Tras el fallecimiento del Generalísimo el día 20 de noviembre de
1975, los acontecimientos previstos por la ingratitud humana, se
precipitaron rápidamente hacia la ruptura, pactada y consensuada
desde el exterior a espaldas del pueblo español. Paulatinamente
fueron socavándose los cimientos del Estado fruto de la Victoria
nacional, que había superado favorablemente todas las circunstancias
adversas surgidas al término de la Segunda Guerra Mundial, con el
asfixiante aislamiento internacional a que fuimos sometidos por las
naciones unidas tras la conferencia de Yalta y Postdam, retirando
los embajadores y toda clase de ayudas. La Providencia Divina no
permitió una invasión aliada para derrocar violentamente el Régimen,
como preconizaban y deseaban sus enemigos más recalcitrantes.
Las
utópicas y delirantes ambiciones borbónicas de Don Juan de restaurar
la monarquía con la derrota del Eje, en aquellas circunstancias
históricas eran irrealizables. Hubieran desencadenado una nueva
guerra civil de resultados catastróficos. El Alzamiento nada tuvo
que ver con problemas dinásticos. Se trataba de salvar a España de
la hecatombe en la que nos había sumergido la Segunda República,
fundando un Estado nuevo, firme y aséptico a las triquiñuelas
políticas que habían dinamitado hasta entonces la patria.
El
ministro de Franco y director de los Planes de Desarrollo Económico,
Laureano López Rodó, afirmaba: “Creo que es uno de los estadistas
más importantes que España ha tenido a lo largo de la Historia”.
Los
protagonistas que asumieron personalmente la iniciativa de la
denominada transición, se encargaron de fragmentar la nación en
comunidades o nacionalidades –que actualmente sufrimos las
consecuencias financieras desastrosas– y de reivindicar a los
jerifaltes que perdieron la guerra, ocultos en sus madrigueras
internacionales, ofreciéndoles a domicilio la rehabilitación de sus
cargos, prescindiendo de los antecedentes punibles pendientes.

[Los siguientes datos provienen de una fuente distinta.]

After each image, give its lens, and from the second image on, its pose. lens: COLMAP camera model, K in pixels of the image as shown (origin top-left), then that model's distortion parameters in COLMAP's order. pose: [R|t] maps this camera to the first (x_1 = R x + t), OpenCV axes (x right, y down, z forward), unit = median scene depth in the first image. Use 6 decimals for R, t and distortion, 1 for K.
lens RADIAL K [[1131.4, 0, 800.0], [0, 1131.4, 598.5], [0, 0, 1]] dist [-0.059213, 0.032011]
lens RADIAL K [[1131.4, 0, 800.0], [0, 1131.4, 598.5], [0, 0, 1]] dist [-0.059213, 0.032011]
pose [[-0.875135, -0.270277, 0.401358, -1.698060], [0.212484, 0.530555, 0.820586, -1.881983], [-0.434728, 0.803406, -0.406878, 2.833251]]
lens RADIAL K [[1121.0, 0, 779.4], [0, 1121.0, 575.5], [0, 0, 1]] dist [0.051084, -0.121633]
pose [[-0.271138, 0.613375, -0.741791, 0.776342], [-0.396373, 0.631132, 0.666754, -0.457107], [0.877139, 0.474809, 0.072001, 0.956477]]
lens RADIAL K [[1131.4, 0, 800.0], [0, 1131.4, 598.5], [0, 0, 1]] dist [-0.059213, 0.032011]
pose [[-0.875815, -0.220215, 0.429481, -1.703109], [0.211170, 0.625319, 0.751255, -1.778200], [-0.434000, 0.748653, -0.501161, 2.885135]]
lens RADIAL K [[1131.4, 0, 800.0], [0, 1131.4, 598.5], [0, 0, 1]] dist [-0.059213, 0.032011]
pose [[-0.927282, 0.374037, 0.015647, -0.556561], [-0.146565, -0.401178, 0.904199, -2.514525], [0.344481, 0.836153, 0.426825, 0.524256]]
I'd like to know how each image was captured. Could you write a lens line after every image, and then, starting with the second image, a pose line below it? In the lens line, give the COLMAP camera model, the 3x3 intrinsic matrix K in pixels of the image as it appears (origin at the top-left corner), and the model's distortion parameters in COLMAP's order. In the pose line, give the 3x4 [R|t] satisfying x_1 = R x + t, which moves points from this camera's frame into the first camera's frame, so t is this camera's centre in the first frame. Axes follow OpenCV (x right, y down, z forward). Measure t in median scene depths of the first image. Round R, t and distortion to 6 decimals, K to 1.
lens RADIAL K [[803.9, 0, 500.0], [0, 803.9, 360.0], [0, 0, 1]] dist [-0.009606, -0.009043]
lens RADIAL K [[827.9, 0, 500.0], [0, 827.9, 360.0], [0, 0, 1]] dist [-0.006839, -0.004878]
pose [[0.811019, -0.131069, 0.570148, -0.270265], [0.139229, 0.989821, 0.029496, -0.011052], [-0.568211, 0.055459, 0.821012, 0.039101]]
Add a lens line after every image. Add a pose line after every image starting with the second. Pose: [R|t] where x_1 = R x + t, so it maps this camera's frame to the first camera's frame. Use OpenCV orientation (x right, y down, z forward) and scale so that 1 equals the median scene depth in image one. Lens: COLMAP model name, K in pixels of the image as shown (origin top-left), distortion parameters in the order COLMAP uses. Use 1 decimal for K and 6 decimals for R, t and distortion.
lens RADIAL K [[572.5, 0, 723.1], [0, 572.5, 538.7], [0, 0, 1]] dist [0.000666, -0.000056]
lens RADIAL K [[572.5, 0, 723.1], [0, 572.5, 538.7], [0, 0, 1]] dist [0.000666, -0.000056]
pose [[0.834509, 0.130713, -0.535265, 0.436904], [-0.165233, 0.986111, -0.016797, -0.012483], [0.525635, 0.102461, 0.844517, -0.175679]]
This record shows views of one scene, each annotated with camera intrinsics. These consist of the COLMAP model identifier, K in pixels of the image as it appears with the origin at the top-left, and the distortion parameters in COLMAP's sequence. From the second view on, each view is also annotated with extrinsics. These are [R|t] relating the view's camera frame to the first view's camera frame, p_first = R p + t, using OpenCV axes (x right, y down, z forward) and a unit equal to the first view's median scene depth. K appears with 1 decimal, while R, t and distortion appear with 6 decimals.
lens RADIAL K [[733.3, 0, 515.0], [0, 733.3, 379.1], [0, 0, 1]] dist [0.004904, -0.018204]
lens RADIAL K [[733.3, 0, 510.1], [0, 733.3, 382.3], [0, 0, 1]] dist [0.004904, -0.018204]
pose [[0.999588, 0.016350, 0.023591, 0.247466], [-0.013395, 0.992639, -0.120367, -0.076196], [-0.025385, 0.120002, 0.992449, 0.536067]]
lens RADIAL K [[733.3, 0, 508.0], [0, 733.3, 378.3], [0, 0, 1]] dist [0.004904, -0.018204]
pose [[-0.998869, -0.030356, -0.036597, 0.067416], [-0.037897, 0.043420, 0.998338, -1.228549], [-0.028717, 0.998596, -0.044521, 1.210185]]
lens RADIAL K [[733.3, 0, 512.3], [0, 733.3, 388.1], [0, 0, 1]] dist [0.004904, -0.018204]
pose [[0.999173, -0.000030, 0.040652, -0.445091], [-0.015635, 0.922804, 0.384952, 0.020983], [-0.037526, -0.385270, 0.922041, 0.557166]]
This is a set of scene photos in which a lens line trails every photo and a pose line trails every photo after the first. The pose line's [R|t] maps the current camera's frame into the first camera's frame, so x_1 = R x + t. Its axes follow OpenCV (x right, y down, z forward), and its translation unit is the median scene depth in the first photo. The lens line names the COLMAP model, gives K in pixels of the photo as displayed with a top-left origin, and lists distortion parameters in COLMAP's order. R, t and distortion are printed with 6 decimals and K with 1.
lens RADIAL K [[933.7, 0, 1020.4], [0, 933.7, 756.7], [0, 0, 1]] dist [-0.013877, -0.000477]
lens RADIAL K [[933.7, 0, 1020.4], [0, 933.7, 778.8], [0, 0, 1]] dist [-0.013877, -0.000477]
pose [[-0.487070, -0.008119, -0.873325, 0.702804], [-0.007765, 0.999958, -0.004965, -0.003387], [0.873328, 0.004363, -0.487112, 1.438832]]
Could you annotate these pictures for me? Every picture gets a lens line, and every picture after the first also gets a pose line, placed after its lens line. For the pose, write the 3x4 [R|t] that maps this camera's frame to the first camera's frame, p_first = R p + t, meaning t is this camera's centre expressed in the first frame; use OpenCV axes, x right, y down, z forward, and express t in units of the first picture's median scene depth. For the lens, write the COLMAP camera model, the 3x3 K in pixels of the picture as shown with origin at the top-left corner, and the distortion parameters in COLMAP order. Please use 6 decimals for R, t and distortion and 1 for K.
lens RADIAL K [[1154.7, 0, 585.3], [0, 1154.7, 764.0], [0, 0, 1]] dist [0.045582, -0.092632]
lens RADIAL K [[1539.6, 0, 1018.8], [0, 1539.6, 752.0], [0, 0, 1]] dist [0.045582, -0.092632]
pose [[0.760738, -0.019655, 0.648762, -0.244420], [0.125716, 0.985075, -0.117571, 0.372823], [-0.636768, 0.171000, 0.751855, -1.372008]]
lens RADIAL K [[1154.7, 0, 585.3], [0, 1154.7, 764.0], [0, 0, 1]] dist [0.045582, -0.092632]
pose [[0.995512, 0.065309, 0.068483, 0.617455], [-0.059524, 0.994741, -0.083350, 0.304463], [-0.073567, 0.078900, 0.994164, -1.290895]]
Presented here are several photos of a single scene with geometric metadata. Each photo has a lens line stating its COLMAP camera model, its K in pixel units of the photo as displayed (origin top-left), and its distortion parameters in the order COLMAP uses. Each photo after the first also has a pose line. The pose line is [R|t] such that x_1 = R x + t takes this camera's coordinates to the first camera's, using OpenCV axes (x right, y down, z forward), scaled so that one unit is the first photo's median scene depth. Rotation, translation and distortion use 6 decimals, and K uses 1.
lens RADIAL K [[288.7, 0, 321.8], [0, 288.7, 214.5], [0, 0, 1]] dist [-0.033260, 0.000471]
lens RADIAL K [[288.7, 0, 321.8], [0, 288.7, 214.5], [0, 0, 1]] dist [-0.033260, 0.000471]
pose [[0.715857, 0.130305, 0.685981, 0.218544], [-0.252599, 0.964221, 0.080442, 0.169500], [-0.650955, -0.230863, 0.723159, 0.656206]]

Regresaron a España como héroes y aire triunfal victorioso con voz y
mando de presuntos vencedores de la contienda, por entreguismo
asombroso de quienes jamás debieron prestarse a tamaña bajeza y
deslealtad, porque tenían el poder y la capacidad legal para
impedirlo. Actitud arbitraria, sorprendente e irresponsable, que
motivó la dimisión de los ministros militares De Santiago y Pita da
Veiga, sembrando profundo malestar en el Ejército, desvinculándose
del nuevo Sistema ex ministros y altos cargos que sirvieron con
honradez y vocación a la dictadura.
El
enemigo con su habitual sagacidad genéticamente adquirida, se ha ido
situando estratégicamente en los puntos neurálgicos del nuevo
Sistema cómodamente afianzados, de los que difícilmente serán
descabalgados electoralmente. Existen precedentes históricos de su
negativa al abandono del poder, utilizando todos los subterfugios
inimaginables para permanece en él. Recordemos el 6 de octubre de
1934, al no aceptar el triunfo electoral de los conservadores.
Resumiendo, la denominada transición tan magnificada y catalogada de
modélica en el exterior, fue una rotunda ruptura falazmente
consensuada entre bastidores.
Gonzalo Fernández de la Mora se expresa en los siguientes términos:
“El cambio político no fue una exigencia popular, sino una decisión
desde arriba que se caracteriza por una serie de errores: la
destrucción de la derecha cuyo espacio ocupó temporalmente el
centrismo ficticio; la relegación de los problemas económicos; una
constitución parlamentaria y autonómica que dificulta la gobernación
y afecta a la unidad nacional; la politización de la justicia y la
Administración con el consiguiente detrimento del Estado de Derecho;
la permisividad delictiva y la amnistía a terroristas; la subversión
de valores morales; la desviación de los recursos nacionales hacia
el gasto público consuntivo para remunerar a una clase política
creciente; el estancamiento de la renta nacional, el endeudamiento y
la descapitalización del país que descendió en el “ranking”
internacional. En suma, en la historia contemporánea de España el
impuesto cambio ha sido una de las operaciones políticas que arroja
un saldo socio-económico mas negativo”.